2. Identify connected components

agouge edited this page Mar 25, 2013 · 9 revisions

Most of the parameters to be calculated are defined only on the (strongly) connected components of the graph. In this section we identify the largest connected component and construct the corresponding nodes and edges tables.

Identify all connected components

A. Label each node by its connected component

The following statement produces a table named connected_components consisting of two columns:

  • id The node id
  • connected_component An integer specifying to which connected component the node belongs.
CREATE TABLE connected_components AS SELECT * FROM ST_ConnectedComponents(routes.edges, 'weight', 3);

Please see the Javadoc for ST_ConnectedComponents for an explanation of the parameters.

Connected components are numbered sequentially starting from 1.

B. Count the number of nodes in each connected component

If we want to identify the number of nodes in each connected component, we can do the following:

CREATE TABLE connected_component_totals AS SELECT connected_component, COUNT() AS number_of_vertices FROM connected_components GROUP BY connected_component ORDER BY number_of_vertices DESC;

This creates a table named connected_component_totals listing each connected component and the number of nodes contained in that component, ordered from largest to smallest.

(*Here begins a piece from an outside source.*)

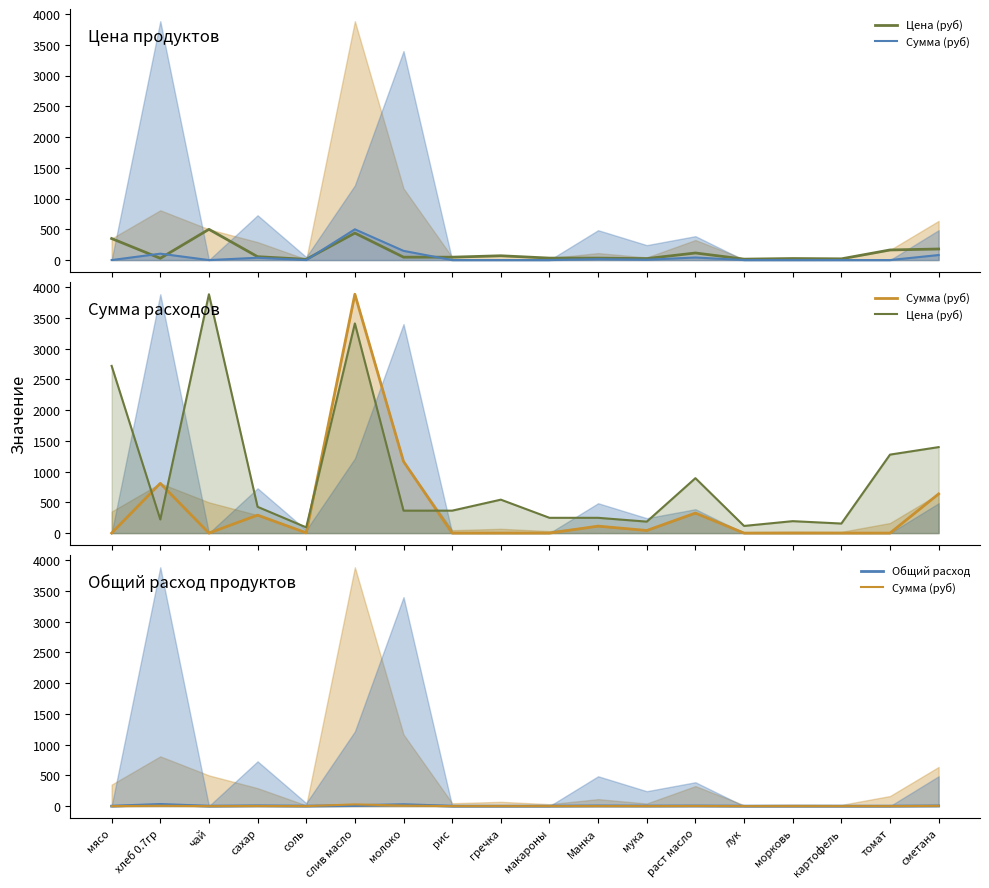

Reading right to left, what are all the values shown in this chart?

Цена (руб): сметана=1398.3	томат=1276.3	картофель=155.4	морковь=194.2	лук=116.5	раст масло=893.4	мука=186.4	Манка=248.6	макароны=248.6	гречка=543.8	рис=365.1	молоко=365.1	слив масло=3409.5	соль=93.2	сахар=427.3	чай=3884.2	хлеб 0.7гр=221.9	мясо=2718.9
Сумма (руб): сметана=4.6	томат=0.0	картофель=0.0	морковь=0.0	лук=0.0	раст масло=2.4	мука=0.3	Манка=0.8	макароны=0.0	гречка=0.0	рис=0.0	молоко=8.5	слив масло=28.3	соль=0.0	сахар=2.1	чай=0.0	хлеб 0.7гр=5.9	мясо=0.0
Общий расход: сметана=3.5	томат=0.0	картофель=0.0	морковь=0.0	лук=0.0	раст масло=2.8	мука=1.8	Манка=3.5	макароны=0.0	гречка=0.0	рис=0.0	молоко=24.8	слив масло=8.8	соль=0.4	сахар=5.3	чай=0.0	хлеб 0.7гр=28.3	мясо=0.0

Select one connected component

C. Recover the nodes of a connected component

The following may be repeated for each connected component (here we consider connected component 1):

CREATE TABLE routes_1.nodes AS SELECT a.the_geom, b.id FROM routes.nodes a, connected_components b WHERE a.id=b.id and b.connected_component=1;

D. Recover the edges of a connected component

Recover the edges having a start node in connected component 1:

CREATE TABLE routes_1_start.edges AS SELECT a.* FROM routes.edges a, routes_1.nodes b WHERE a.start_node=b.id;

Recover the edges having an end node in connected component 1:

CREATE TABLE routes_1_end.edges AS SELECT a.* FROM routes.edges a, routes_1.nodes b WHERE a.end_node=b.id;

Put the two together:

CREATE TABLE routes_1.edges AS SELECT DISTINCT a.* FROM routes_1_start.edges a, routes_1_end.edges b WHERE a.id=b.id;

Note: The reader may notice that the above may have been accomplished by the single query:

CREATE TABLE routes_1.edges AS SELECT DISTINCT a.* FROM routes.edges a, routes_1.nodes b WHERE a.start_node=b.id OR a.end_node=b.id;

In practice, however, this technique is much slower.